1924-1939 e 1948-1957

I successi in pista

  • Terzo posto assoluto alla 24 Ore di Le Mans nel 1949
  • Vittoria alla Targa Florio nel 1951
  • Successo alla 12 Ore di Sebring nel 1952
  • Partecipazione al Campionato del Mondo di Formula 2 nel 1952, con punti conquistati e un quarto posto al Gran Premio di Svizzera

Questi risultati, ottenuti con mezzi tecnici ed economici ridottissimi rispetto ai grandi costruttori dell'epoca, hanno contribuito a costruire la reputazione di Frazer Nash come marchio capace di competere ai massimi livelli pur restando una realtà artigianale.

La fine della produzione e l'eredità Porsche

La produzione di vetture con il marchio Frazer Nash si esaurisce nel 1957, dopo circa 85 esemplari realizzati nel solo dopoguerra. AFN Limited, la società che deteneva il marchio, prosegue però la propria attività come importatore, questa volta di Porsche, un rapporto che affonda le radici nella metà degli anni Cinquanta. Nel 1987 la proprietà di AFN Limited passa dalla famiglia Aldington a Porsche stessa, chiudendo idealmente il cerchio di una storia che aveva legato la piccola casa inglese prima a un grande costruttore tedesco e poi a un altro.

Le generazioni della Frazer Nash

33anni di storia

1924—193915 anni

Modelli anteguerra a trasmissione a catena

Vetture leggere costruite artigianalmente, equipaggiate con motori a 4 o 6 cilindri di fornitori come Anzani, Meadows e Blackburne e caratterizzate dalla trasmissione a catena multipla che ha reso celebre il marchio. Fanno parte di questa fase modelli come Fast Tourer, Boulogne, TT Replica, Ulster, Shelsley e Nürburg, realizzati in serie molto piccole, spesso di poche unità.

1948—19579 anni

Modelli del dopoguerra a trasmissione convenzionale

Con la ripresa produttiva del 1948 il marchio abbandona la trasmissione a catena e adotta il sei cilindri Bristol da 2.0 litri, derivato dal propulsore BMW 328. A questa fase appartengono Le Mans Replica, Mille Miglia, Targa Florio, Le Mans Coupé, Sebring e la rara Continental con motore V8 BMW, prodotti fino alla chiusura della produzione nel 1957.

Domande frequenti sulla Frazer Nash

Cosa rende unica la trasmissione Frazer Nash?

I modelli prodotti fino alla Seconda guerra mondiale utilizzano un sistema di catene e pignoni multipli al posto del cambio tradizionale, una soluzione meccanica diretta e leggera che è diventata il tratto distintivo del marchio.

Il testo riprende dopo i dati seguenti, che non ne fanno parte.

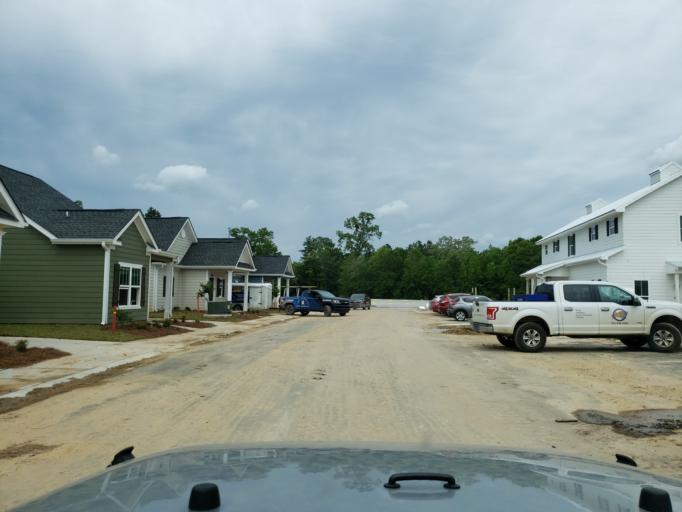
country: US
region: Georgia
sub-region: Effingham County
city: Rincon
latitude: 32.2396
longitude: -81.1945
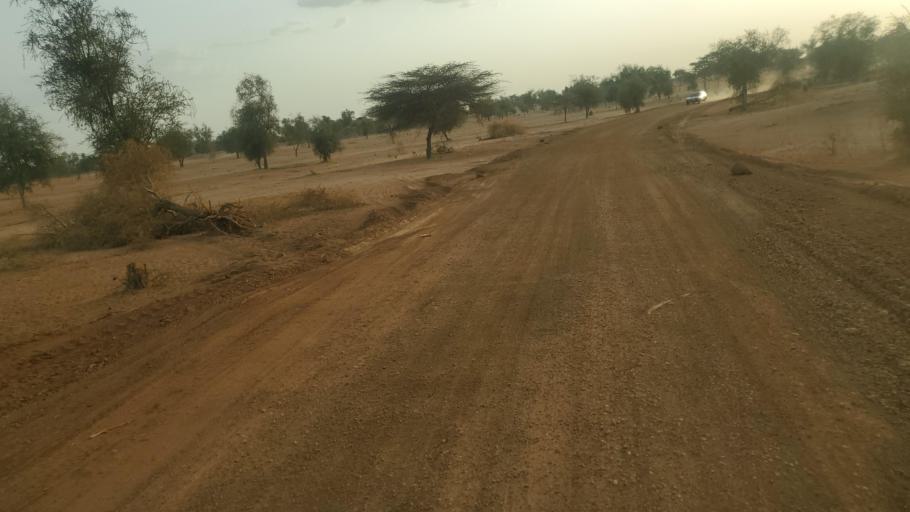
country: SN
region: Louga
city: Dara
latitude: 15.3778
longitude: -15.5986
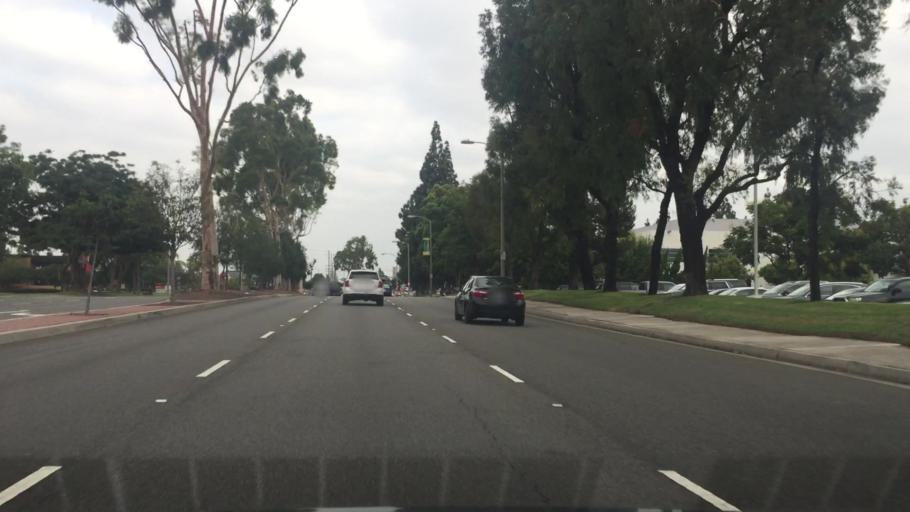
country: US
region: California
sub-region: Orange County
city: Cypress
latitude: 33.8061
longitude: -118.0282
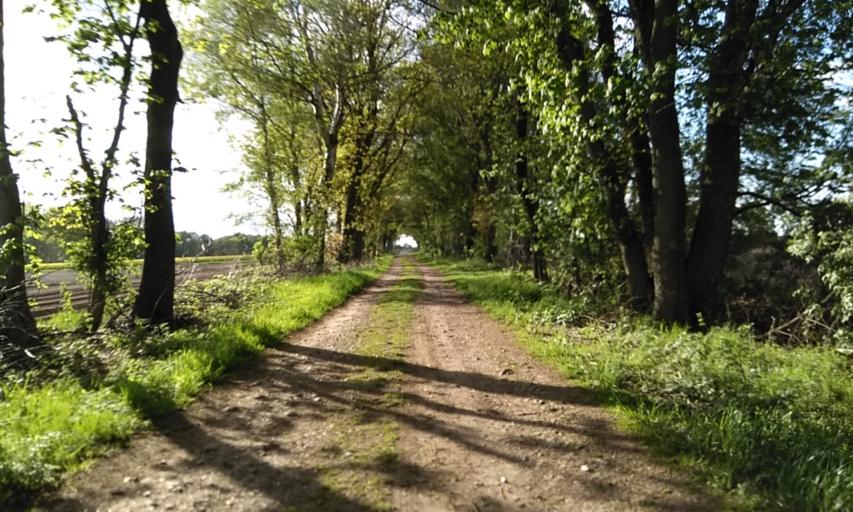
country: DE
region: Lower Saxony
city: Beckdorf
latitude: 53.4110
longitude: 9.6386
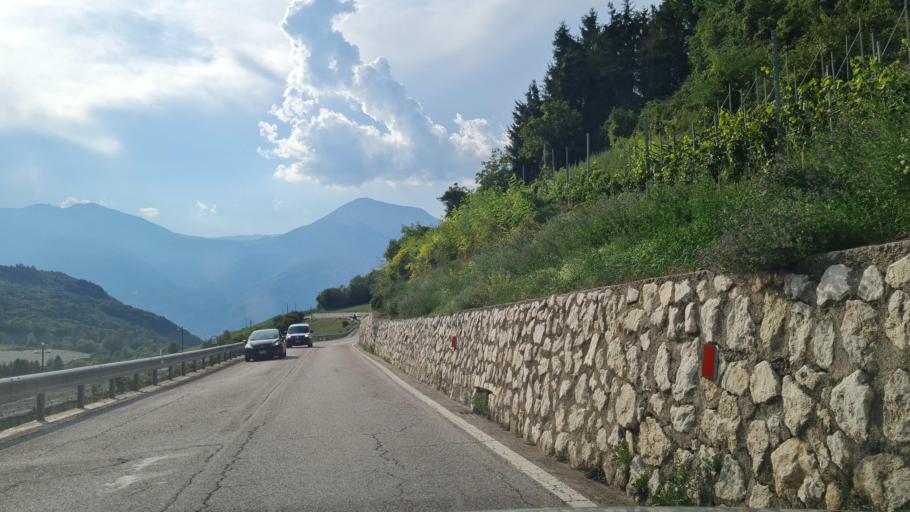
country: IT
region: Trentino-Alto Adige
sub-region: Provincia di Trento
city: Vigolo Vattaro
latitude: 46.0052
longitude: 11.1791
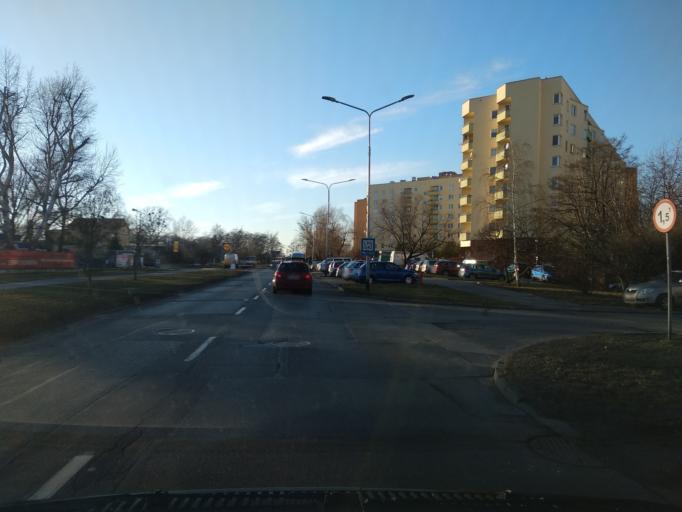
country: PL
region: Lower Silesian Voivodeship
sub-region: Powiat wroclawski
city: Wroclaw
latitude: 51.1221
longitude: 16.9647
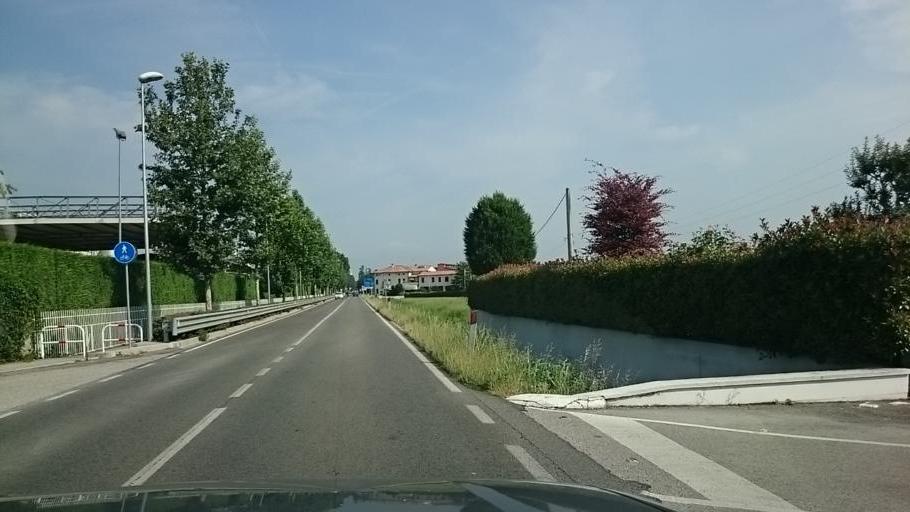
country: IT
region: Veneto
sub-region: Provincia di Treviso
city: Castelfranco Veneto
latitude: 45.6529
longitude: 11.9425
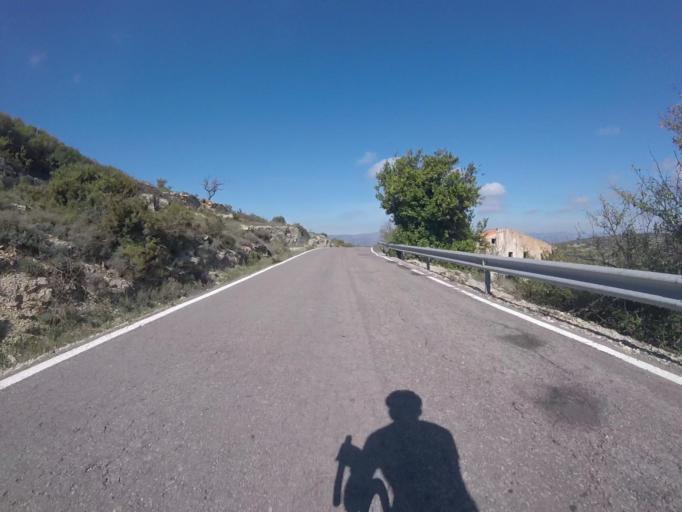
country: ES
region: Valencia
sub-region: Provincia de Castello
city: Albocasser
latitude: 40.3406
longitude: 0.0502
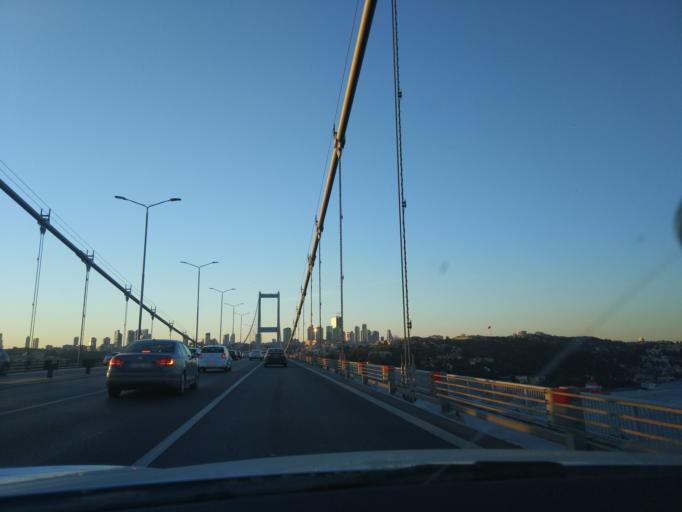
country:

Quanti esemplari di Frazer Nash sono stati costruiti?

La produzione complessiva è molto limitata: circa 350 vetture con trasmissione a catena realizzate tra il 1924 e il 1939, a cui si aggiungono circa 85 esemplari costruiti nel dopoguerra, tra il 1948 e il 1957.

Che rapporto c'è stato tra Frazer Nash e BMW?

Negli anni Trenta AFN Limited, la società proprietaria del marchio Frazer Nash, divenne importatore britannico di BMW, arrivando a commercializzare alcune vetture con il doppio marchio Frazer Nash BMW. Nel dopoguerra il legame è proseguito indirettamente attraverso il motore Bristol, derivato dal sei cilindri BMW 328.

Frazer Nash esiste ancora come costruttore?

No, la produzione di vetture a marchio Frazer Nash si è fermata nel 1957. La società AFN Limited è proseguita come importatore, prima di Porsche, di cui è divenuta proprietà nel 1987.

Che legame ha Frazer Nash con Porsche?

A partire dalla metà degli anni Cinquanta AFN Limited iniziò a importare le vetture Porsche nel Regno Unito, diventandone il distributore ufficiale. Questo rapporto commerciale portò poi, nel 1987, all'acquisizione di AFN Limited da parte di Porsche stessa.